# Directions
Output every line of the material below as a JSON list of strings, one string per line, leaving out any blank lines.

— start of Records —

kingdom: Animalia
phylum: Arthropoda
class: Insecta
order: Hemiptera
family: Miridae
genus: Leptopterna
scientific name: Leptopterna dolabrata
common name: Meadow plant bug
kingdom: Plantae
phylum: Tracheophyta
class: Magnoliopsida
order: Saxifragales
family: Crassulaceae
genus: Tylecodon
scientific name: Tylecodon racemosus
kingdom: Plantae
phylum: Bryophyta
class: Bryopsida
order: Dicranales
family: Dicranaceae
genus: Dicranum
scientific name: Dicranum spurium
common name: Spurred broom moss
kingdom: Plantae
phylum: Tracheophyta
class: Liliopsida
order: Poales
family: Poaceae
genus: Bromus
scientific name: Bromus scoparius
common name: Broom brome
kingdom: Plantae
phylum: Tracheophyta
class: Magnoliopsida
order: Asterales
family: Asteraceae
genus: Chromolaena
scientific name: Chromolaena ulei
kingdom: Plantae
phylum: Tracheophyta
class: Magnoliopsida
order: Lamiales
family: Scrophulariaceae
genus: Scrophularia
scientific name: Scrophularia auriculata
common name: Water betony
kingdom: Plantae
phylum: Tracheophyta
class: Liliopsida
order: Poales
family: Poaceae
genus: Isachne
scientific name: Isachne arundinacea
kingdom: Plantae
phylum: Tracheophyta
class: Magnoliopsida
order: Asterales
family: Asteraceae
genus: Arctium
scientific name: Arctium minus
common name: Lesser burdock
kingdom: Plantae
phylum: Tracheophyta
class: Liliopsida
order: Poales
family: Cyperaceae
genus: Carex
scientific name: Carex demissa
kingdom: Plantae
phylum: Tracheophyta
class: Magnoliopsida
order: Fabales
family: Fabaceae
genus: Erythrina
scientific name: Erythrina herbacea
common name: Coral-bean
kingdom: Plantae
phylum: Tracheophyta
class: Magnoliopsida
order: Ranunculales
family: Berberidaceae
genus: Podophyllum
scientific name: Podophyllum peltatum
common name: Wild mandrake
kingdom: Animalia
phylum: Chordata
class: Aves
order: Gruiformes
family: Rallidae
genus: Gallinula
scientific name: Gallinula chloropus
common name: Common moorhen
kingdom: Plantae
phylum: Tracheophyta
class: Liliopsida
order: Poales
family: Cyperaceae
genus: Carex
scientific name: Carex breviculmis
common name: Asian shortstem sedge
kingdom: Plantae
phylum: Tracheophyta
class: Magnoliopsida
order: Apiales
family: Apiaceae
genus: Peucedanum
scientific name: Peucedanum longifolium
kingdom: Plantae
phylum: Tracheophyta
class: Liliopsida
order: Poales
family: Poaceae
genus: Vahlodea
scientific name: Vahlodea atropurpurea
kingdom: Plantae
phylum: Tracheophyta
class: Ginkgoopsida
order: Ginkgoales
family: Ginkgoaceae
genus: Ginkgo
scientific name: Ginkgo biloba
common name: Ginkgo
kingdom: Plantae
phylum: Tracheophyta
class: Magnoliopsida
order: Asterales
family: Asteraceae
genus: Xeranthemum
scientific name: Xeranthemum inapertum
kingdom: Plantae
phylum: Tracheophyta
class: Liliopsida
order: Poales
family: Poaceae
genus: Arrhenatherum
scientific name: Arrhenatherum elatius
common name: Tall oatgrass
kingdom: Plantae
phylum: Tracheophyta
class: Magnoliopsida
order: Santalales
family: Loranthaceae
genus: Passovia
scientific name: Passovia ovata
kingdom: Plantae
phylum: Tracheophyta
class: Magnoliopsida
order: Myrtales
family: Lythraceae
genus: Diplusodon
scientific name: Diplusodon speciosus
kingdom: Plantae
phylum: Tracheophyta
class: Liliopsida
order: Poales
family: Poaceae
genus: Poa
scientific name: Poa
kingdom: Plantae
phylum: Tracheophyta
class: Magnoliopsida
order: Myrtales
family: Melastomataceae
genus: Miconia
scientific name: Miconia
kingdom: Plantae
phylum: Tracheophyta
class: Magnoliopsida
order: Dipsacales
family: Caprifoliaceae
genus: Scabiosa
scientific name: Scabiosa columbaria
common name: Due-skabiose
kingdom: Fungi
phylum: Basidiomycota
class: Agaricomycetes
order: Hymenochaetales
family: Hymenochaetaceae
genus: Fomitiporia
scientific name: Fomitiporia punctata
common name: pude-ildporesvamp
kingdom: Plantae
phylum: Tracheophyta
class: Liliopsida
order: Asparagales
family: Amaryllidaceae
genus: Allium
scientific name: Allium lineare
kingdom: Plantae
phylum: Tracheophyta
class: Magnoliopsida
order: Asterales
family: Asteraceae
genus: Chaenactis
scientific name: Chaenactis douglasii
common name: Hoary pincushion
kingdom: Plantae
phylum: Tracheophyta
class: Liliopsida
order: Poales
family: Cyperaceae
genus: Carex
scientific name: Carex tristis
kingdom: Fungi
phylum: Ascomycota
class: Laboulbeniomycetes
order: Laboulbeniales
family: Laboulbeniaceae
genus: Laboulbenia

— end of Records —

# Result below
[
  "kingdom: Animalia",
  "phylum: Arthropoda",
  "class: Insecta",
  "order: Hemiptera",
  "family: Miridae",
  "genus: Leptopterna",
  "scientific name: Leptopterna dolabrata",
  "common name: Meadow plant bug",
  "kingdom: Plantae",
  "phylum: Tracheophyta",
  "class: Magnoliopsida",
  "order: Saxifragales",
  "family: Crassulaceae",
  "genus: Tylecodon",
  "scientific name: Tylecodon racemosus",
  "kingdom: Plantae",
  "phylum: Bryophyta",
  "class: Bryopsida",
  "order: Dicranales",
  "family: Dicranaceae",
  "genus: Dicranum",
  "scientific name: Dicranum spurium",
  "common name: Spurred broom moss",
  "kingdom: Plantae",
  "phylum: Tracheophyta",
  "class: Liliopsida",
  "order: Poales",
  "family: Poaceae",
  "genus: Bromus",
  "scientific name: Bromus scoparius",
  "common name: Broom brome",
  "kingdom: Plantae",
  "phylum: Tracheophyta",
  "class: Magnoliopsida",
  "order: Asterales",
  "family: Asteraceae",
  "genus: Chromolaena",
  "scientific name: Chromolaena ulei",
  "kingdom: Plantae",
  "phylum: Tracheophyta",
  "class: Magnoliopsida",
  "order: Lamiales",
  "family: Scrophulariaceae",
  "genus: Scrophularia",
  "scientific name: Scrophularia auriculata",
  "common name: Water betony",
  "kingdom: Plantae",
  "phylum: Tracheophyta",
  "class: Liliopsida",
  "order: Poales",
  "family: Poaceae",
  "genus: Isachne",
  "scientific name: Isachne arundinacea",
  "kingdom: Plantae",
  "phylum: Tracheophyta",
  "class: Magnoliopsida",
  "order: Asterales",
  "family: Asteraceae",
  "genus: Arctium",
  "scientific name: Arctium minus",
  "common name: Lesser burdock",
  "kingdom: Plantae",
  "phylum: Tracheophyta",
  "class: Liliopsida",
  "order: Poales",
  "family: Cyperaceae",
  "genus: Carex",
  "scientific name: Carex demissa",
  "kingdom: Plantae",
  "phylum: Tracheophyta",
  "class: Magnoliopsida",
  "order: Fabales",
  "family: Fabaceae",
  "genus: Erythrina",
  "scientific name: Erythrina herbacea",
  "common name: Coral-bean",
  "kingdom: Plantae",
  "phylum: Tracheophyta",
  "class: Magnoliopsida",
  "order: Ranunculales",
  "family: Berberidaceae",
  "genus: Podophyllum",
  "scientific name: Podophyllum peltatum",
  "common name: Wild mandrake",
  "kingdom: Animalia",
  "phylum: Chordata",
  "class: Aves",
  "order: Gruiformes",
  "family: Rallidae",
  "genus: Gallinula",
  "scientific name: Gallinula chloropus",
  "common name: Common moorhen",
  "kingdom: Plantae",
  "phylum: Tracheophyta",
  "class: Liliopsida",
  "order: Poales",
  "family: Cyperaceae",
  "genus: Carex",
  "scientific name: Carex breviculmis",
  "common name: Asian shortstem sedge",
  "kingdom: Plantae",
  "phylum: Tracheophyta",
  "class: Magnoliopsida",
  "order: Apiales",
  "family: Apiaceae",
  "genus: Peucedanum",
  "scientific name: Peucedanum longifolium",
  "kingdom: Plantae",
  "phylum: Tracheophyta",
  "class: Liliopsida",
  "order: Poales",
  "family: Poaceae",
  "genus: Vahlodea",
  "scientific name: Vahlodea atropurpurea",
  "kingdom: Plantae",
  "phylum: Tracheophyta",
  "class: Ginkgoopsida",
  "order: Ginkgoales",
  "family: Ginkgoaceae",
  "genus: Ginkgo",
  "scientific name: Ginkgo biloba",
  "common name: Ginkgo",
  "kingdom: Plantae",
  "phylum: Tracheophyta",
  "class: Magnoliopsida",
  "order: Asterales",
  "family: Asteraceae",
  "genus: Xeranthemum",
  "scientific name: Xeranthemum inapertum",
  "kingdom: Plantae",
  "phylum: Tracheophyta",
  "class: Liliopsida",
  "order: Poales",
  "family: Poaceae",
  "genus: Arrhenatherum",
  "scientific name: Arrhenatherum elatius",
  "common name: Tall oatgrass",
  "kingdom: Plantae",
  "phylum: Tracheophyta",
  "class: Magnoliopsida",
  "order: Santalales",
  "family: Loranthaceae",
  "genus: Passovia",
  "scientific name: Passovia ovata",
  "kingdom: Plantae",
  "phylum: Tracheophyta",
  "class: Magnoliopsida",
  "order: Myrtales",
  "family: Lythraceae",
  "genus: Diplusodon",
  "scientific name: Diplusodon speciosus",
  "kingdom: Plantae",
  "phylum: Tracheophyta",
  "class: Liliopsida",
  "order: Poales",
  "family: Poaceae",
  "genus: Poa",
  "scientific name: Poa",
  "kingdom: Plantae",
  "phylum: Tracheophyta",
  "class: Magnoliopsida",
  "order: Myrtales",
  "family: Melastomataceae",
  "genus: Miconia",
  "scientific name: Miconia",
  "kingdom: Plantae",
  "phylum: Tracheophyta",
  "class: Magnoliopsida",
  "order: Dipsacales",
  "family: Caprifoliaceae",
  "genus: Scabiosa",
  "scientific name: Scabiosa columbaria",
  "common name: Due-skabiose",
  "kingdom: Fungi",
  "phylum: Basidiomycota",
  "class: Agaricomycetes",
  "order: Hymenochaetales",
  "family: Hymenochaetaceae",
  "genus: Fomitiporia",
  "scientific name: Fomitiporia punctata",
  "common name: pude-ildporesvamp",
  "kingdom: Plantae",
  "phylum: Tracheophyta",
  "class: Liliopsida",
  "order: Asparagales",
  "family: Amaryllidaceae",
  "genus: Allium",
  "scientific name: Allium lineare",
  "kingdom: Plantae",
  "phylum: Tracheophyta",
  "class: Magnoliopsida",
  "order: Asterales",
  "family: Asteraceae",
  "genus: Chaenactis",
  "scientific name: Chaenactis douglasii",
  "common name: Hoary pincushion",
  "kingdom: Plantae",
  "phylum: Tracheophyta",
  "class: Liliopsida",
  "order: Poales",
  "family: Cyperaceae",
  "genus: Carex",
  "scientific name: Carex tristis",
  "kingdom: Fungi",
  "phylum: Ascomycota",
  "class: Laboulbeniomycetes",
  "order: Laboulbeniales",
  "family: Laboulbeniaceae",
  "genus: Laboulbenia"
]